6. Stitching, not just consolidating, the healthcare tapestry
For both small and large healthcare systems that survived the turmoil of the past few years, more change is looming. While health systems have relied heavily on investment income and access to cheap capital to grow despite razor-thin margins, the market downturn and labor costs may force additional mergers and acquisitions.
The result? “Physicians who sold their practices to health systems will leave and/or buy their practices back as they see greater opportunities to thrive in independent practice,” Patel explains. “They could capture a greater share of the value they generate via risk-based arrangements with payers."
Meanwhile, Rona Li notes, “Over the past few years, innovation in payment models and delivery modalities has opened up the ability to address more needs than ever before.
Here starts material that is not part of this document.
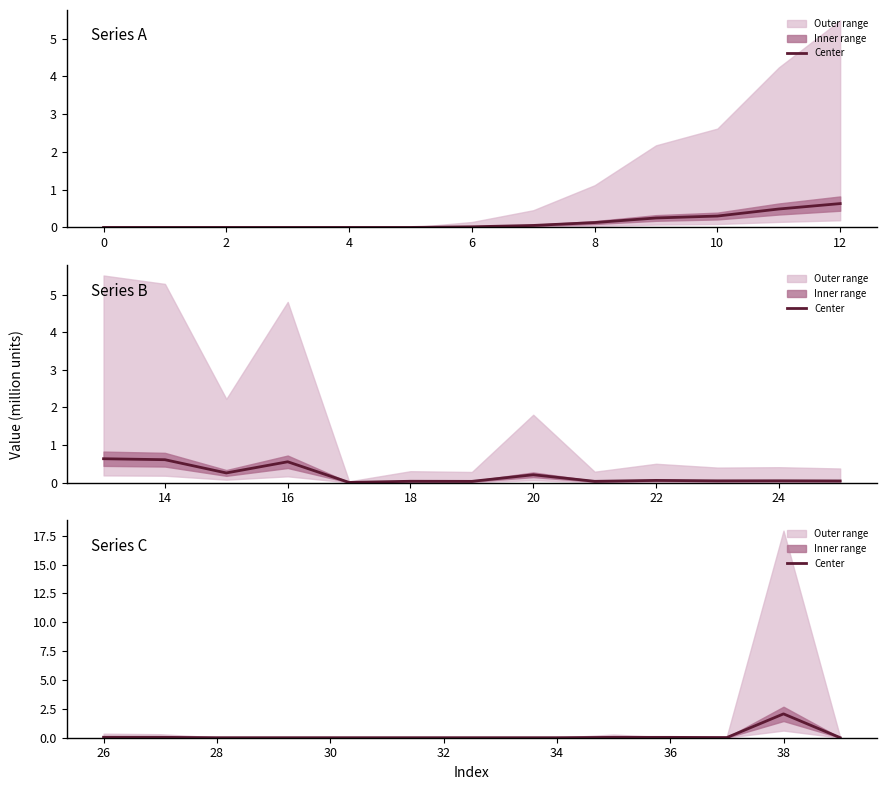

What is the average value?

0.2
However, as stakeholders have become inundated with options, there is the need not only to consolidate, but to ‘stitch’ solutions into the existing infrastructure.” This could include greater collaboration with family caregivers and virtual third-party staff to coordinate care and eliminate redundancies; helping patients choose the right care and patch together services; and leveraging data to better serve patients at every stage of their journey.
New innovations for not-so-new challenges
With the high cost of supplies and the shrinking labor market, health systems that were feeling the pinch before may now find themselves on the brink without sustainable, forward-thinking change. From better back-end systems to harnessing data, tech is one way leaders see positive changes coming. Leaders will continue to refine equity and sustainability efforts, creating best practices in real time.
We're optimistic for what 2023 will bring as we continue to develop technologies, tools, and insights that lower the barriers to change across the industry.